Do you know where in the standard I can find this wording?
The comparison of the two compilers is interesting by itself. Not only is the Intel’s result (descending) pretty closer to the real value but also, at least on my Ubuntu 20.04, i5-10505 CPU machine, more than 4 times faster (0.97 vs. 4.3 seconds) with no options to compiler, 2 times with “-O3” (0.96 vs. 2.04 sec)
Using a larger integer type does work and is standard in my example above as well and it acts “as expected” for the INT32 type by using an INT64 type with the caveats mentioned; but in the case of the series it would be interesting to show how a simple sum would quit changing when the delta becomes smaller than epsilon and how to make a more accurate sum, and how a simple-looking array syntax solution might use a massive amount of memory just as examples of the differences between mathematics and computing, as well as showing the index overflow issue in the example if that type of issue is part of the lecture (else if might scare them away from computation if more introductory!)
The descending sum is less accurate in this case, but gets as close as it will ever get in just 4096 iterations, which is lot less than huge(0_int32) which I think is interesting; and
calculating what N you should start with instead of 1 for the ascending sum is cool, and shows how many cycles you can crunch without much return ; and that this particular problem has a determinant answer you can compute with a single line and to always use parens around powers (if new to programming, what would most people think pi**2/6 should be?).
So:
- why this would be a bad idea
sum_ascend=sum([(1.0d0/(real(n-i+1)**2),i=1,n)])

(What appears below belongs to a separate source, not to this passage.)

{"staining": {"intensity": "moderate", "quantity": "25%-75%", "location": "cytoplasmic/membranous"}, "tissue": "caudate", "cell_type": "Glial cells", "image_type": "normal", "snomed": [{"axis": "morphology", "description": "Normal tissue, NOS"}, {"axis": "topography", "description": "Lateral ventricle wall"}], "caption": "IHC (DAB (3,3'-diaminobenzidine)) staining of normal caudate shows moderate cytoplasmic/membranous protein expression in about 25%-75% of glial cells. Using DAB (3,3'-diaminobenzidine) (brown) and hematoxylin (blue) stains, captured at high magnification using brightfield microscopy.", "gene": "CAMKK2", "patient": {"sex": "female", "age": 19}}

- why for the descending sum does this give the same answer?
do i=1,4096
sum_descend = sum_descend + 1/(real(i)**2)
end do
print "(3f20.8)",pi**2/6.0d0,sum_ascend,sum_descend
as “do i=1,n”?
- and so on. So look at the timing differences (with default compiler switches):
module M_tictoc
use,intrinsic::iso_fortran_env,only:real32,real64
implicit none
private
public :: tic
public :: toc
real(kind=real64) :: t1,t2
contains
subroutine tic()
call cpu_time(t1)
end subroutine tic
subroutine toc()
call cpu_time(t2)
print*,"Time Taken -->", real(t2-t1)
end subroutine toc
end module M_tictoc
program main
! demonstrate that summing positive floats in ascending order
! is more accurate
use,intrinsic::iso_fortran_env,only:int8,int16,int32,int64
use M_tictoc
implicit none
integer(kind=int64) :: i ! WHY IS THIS INT64?

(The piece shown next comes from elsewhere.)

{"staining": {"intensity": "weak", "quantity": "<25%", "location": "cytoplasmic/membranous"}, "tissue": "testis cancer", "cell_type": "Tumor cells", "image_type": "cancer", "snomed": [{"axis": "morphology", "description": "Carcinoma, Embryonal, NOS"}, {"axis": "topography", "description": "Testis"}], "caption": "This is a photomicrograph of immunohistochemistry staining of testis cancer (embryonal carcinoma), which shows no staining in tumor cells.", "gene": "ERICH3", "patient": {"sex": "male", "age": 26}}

integer, parameter :: dp = kind(1.0d0)
integer, parameter :: n=huge(0)
real :: sum_ascend = 0.0, sum_descend = 0.0
real(dp), parameter :: pi = 3.141592653589793238462643_dp
call tic()
print*, 'IDEAL',pi**2/6.0d0
call toc()
print*, 'TAKING INTO ACCOUNT PRECISION '
sum_ascend=0.0
sum_descend=0.0
call tic()
do i=1,4096
sum_descend = sum_descend + 1/(real(i)**2)
end do
call toc()
call tic()
do i=n-31663061,n
sum_ascend = sum_ascend + 1/(real(n-i+1)**2)
end do
call toc()
print "(3a20)","limit","ascending_sum","descending_sum"
print "(3f20.8)",pi**2/6.0d0,sum_ascend,sum_descend
print*, 'MATHEMATICAL APPROACH WITH A FINITE LIMIT'
sum_ascend=0.0
sum_descend=0.0
call tic()
do i=1,n
sum_descend = sum_descend + 1/(real(i)**2)
end do
call toc()
call tic()
do i=1,n
sum_ascend = sum_ascend + 1/(real(n-i+1)**2)
end do
call toc()
print "(3a20)","limit","ascending_sum","descending_sum"
print "(3f20.8)",pi**2/6.0d0,sum_ascend,sum_descend
end program main
IDEAL 1.6449340668482264
Time Taken --> 3.99999990E-05
TAKING INTO ACCOUNT PRECISION
Time Taken --> 7.00000010E-06
Time Taken --> 5.66099994E-02
limit ascending_sum descending_sum
1.64493407 1.64493406 1.64472532
MATHEMATICAL APPROACH WITH A FINITE LIMIT
Time Taken --> 3.88258600
Time Taken --> 3.84209609
limit ascending_sum descending_sum
1.64493407 1.64493406 1.64472532
- why in some old code you see something like
function my_dp_eps()
! calculate the epsilon value of a machine the hard way
real(kind=dp) :: t
real(kind=dp) :: my_dp_eps
! starting with a value of 1, keep dividing the value
! by 2 until no change is detected. Note that with
! infinite precision this would be an infinite loop,
! but floating point values in Fortran have a defined
! and limited precision.
my_dp_eps = 1.0d0
SET_ST: do
my_dp_eps = my_dp_eps/2.0d0
t = 1.0d0 + my_dp_eps
if (t <= 1.0d0) exit
enddo SET_ST
my_dp_eps = 2.0d0*my_dp_eps
end function my_dp_eps
and why there are functions like EPSILON() and RANGE().
- how the standard does not define the SUM() command to a level that it is guaranteed to use a remainder method or binning or … so why you want to do
some low-level things yourself sometimes.
That should put the scare in them enough to read about working with floating-point values.
1 Like
@Carltoffel , you’ll find it is spread across the standard: an underlying theme you will notice is that the onus is on the program writer to ensure the evaluation of expressions is possible by the types and kinds of the objects involved in such expressions. Thus it’s a trivial consideration then that if a writer wants to use HUGE integer of one kind in a program where said limiting value can then enter into expressions that are not representable by the kinds chosen for the integer variables, then practically it will be up to the writer to make adjustments or contend with whatever processor-dependent and unexpected behavior might arise.
As mentioned upthread, the expression toward the iteration count can fail to be representable by the integer kind chosen for the loop iteration-variable. Hence my suggestion above where an integer with a higher range is chosen as the loop iteration-variable to ensure the iteration count, which the standard says has the same kind as the iteration-variable becomes representable as a result of the expression evaluation.
So summing to infinity using real numbers in a DO loop is not such a trivial example !
It is interesting that, from my approach to testing, the accumulated sum results are not affected by -ffast-math rounding.
The ascending sum converges after 2^25 itterations for the real32, where 1/(real(i)**2) = 1.e-15.
The decending sum converges (incorrectly) for 2^12 itterations, where 1/(real(i)**2) = 6.e-8 (close to epsilon)
This use of assending sum would be limited to this class of problem where many values are to be accumulated and each xi can be calculated to high accuracy proportional to each xi value.
For most sum of xi’s where the accuracy of each xi is similar, ascending sum is not as effective.
It is important to note that the accuracy of the accumulated sum is only as accurate as the least accurate value being accumulated, being about 1.e-8 for this real32 sum.